Passage for review:

Characteristics of different severities of mental disability by wealth index quintiles a.

Variable Wealth Index p trend
Q1 (Lowest) Q2 Q3 Q4 Q5 (Highest)
Mild, n 1782 1033 816 630 511
Age of mental disability onset, mean (years) 29.4 30.0 30.5 31.7 33.4 <0.01
Duration of mental disability, mean (years) 12.8 12.8 12.3 11.8 11.4 <0.01
Moderate, n 652 383 272 199 193
Age of mental disability onset, mean (years) 27.7 28.4 27.7 29.2 31.1 0.002
Duration of mental disability, mean (years) 14.8 14.1 13.9 13.8 14.6 0.37
Severe, n 582 259 215 186 131
Age of mental disability onset, mean (years) 27.4 28.1 29.8 28.3 30.1 0.01
Duration of mental disability, mean (years) 15.7 14.2 14.1 14.9 13.1 0.02
Extremely severe, n 1001 533 315 259 143
Age of mental disability onset, mean (years) 25.8 25.5 26.1 27.7 30.0 <0.01
Duration of mental disability, mean (years) 16.4 16.1 16.3 15.9 14.2 0.08

a Based on linear regression analysis for continuous variables and the Mantel-Haenszel chi-square test for categorical variables, with ordinal scores assigned to the quintile categories.

Stored data entries:
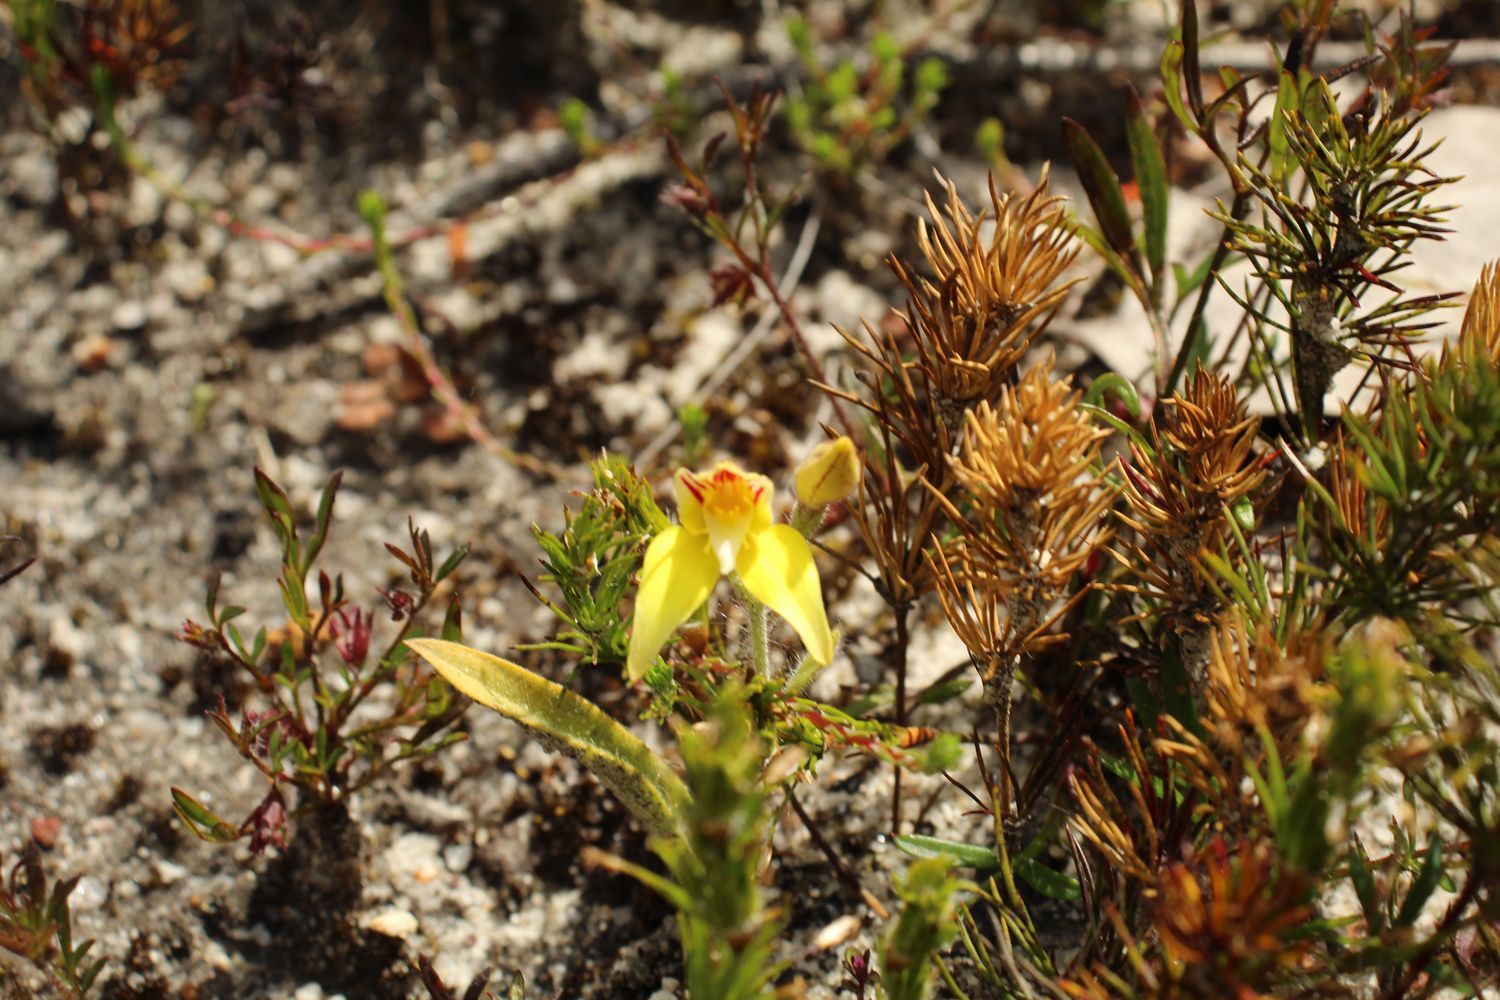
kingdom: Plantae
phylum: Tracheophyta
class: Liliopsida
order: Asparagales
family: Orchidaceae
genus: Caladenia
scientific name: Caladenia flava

Tasks:
1 – Summarize the table of mental disability characteristics by wealth quintile in two sentences.
2 – In the table of mental disability characteristics by wealth quintile, what p trend is given for the duration of moderate mental disability?
3 – Extend the table of mental disability characteristics by wealth quintile with a short passage that follows its footnote.

Written responses:
1 – For every severity level, mild, moderate, severe and extremely severe, the mean age of mental disability onset is higher in the highest wealth quintile than in the lowest, with trend p values from <0.01 to 0.01. Mean duration falls from 12.8 to 11.4 years across quintiles for mild disability (p<0.01), but the trend is not significant for moderate (p=0.37) or extremely severe (p=0.08) disability.

2 – 0.37

3 –
The association between mental disability and wealth index category is presented in Table 6. Wealth index was negatively associated with the odds ratio of mental disability. Although it showed a significant trend of an inverse association with mental disability, it more obviously decreased the OR of mental disability in the highest quintile of wealth index compared with those at the lowest quintile.

Table 6.

Associations of wealth index and mental disability among the Chinese population.

Regression Models Wealth Index OR (95% CI)
Model 1 a Q1 (lowest) 1.00 (reference)
Q2 0.53 (0.51–0.56)
Q3 0.36 (0.34–0.39)
Q4 0.23 (0.22–0.25)
Q5 (highest) 0.15 (0.13–0.16)
p trend <0.01
Model 2 b Q1 (lowest) 1.00 (reference)
Q2 0.53 (0.50–0.56)
Q3 0.34 (0.31–0.36)
Q4 0.21 (0.19–0.22)
Q5 (highest) 0.13 (0.12–0.14)
p trend <0.01

Abbreviations: CI = confidence interval; OR = odds ratio. a Adjusted for age, gender, residence area. b Adjusted for age, gender, residence area, marital status, ethnicity, education, current employment status, household size, house type, homeownership, and living arrangement.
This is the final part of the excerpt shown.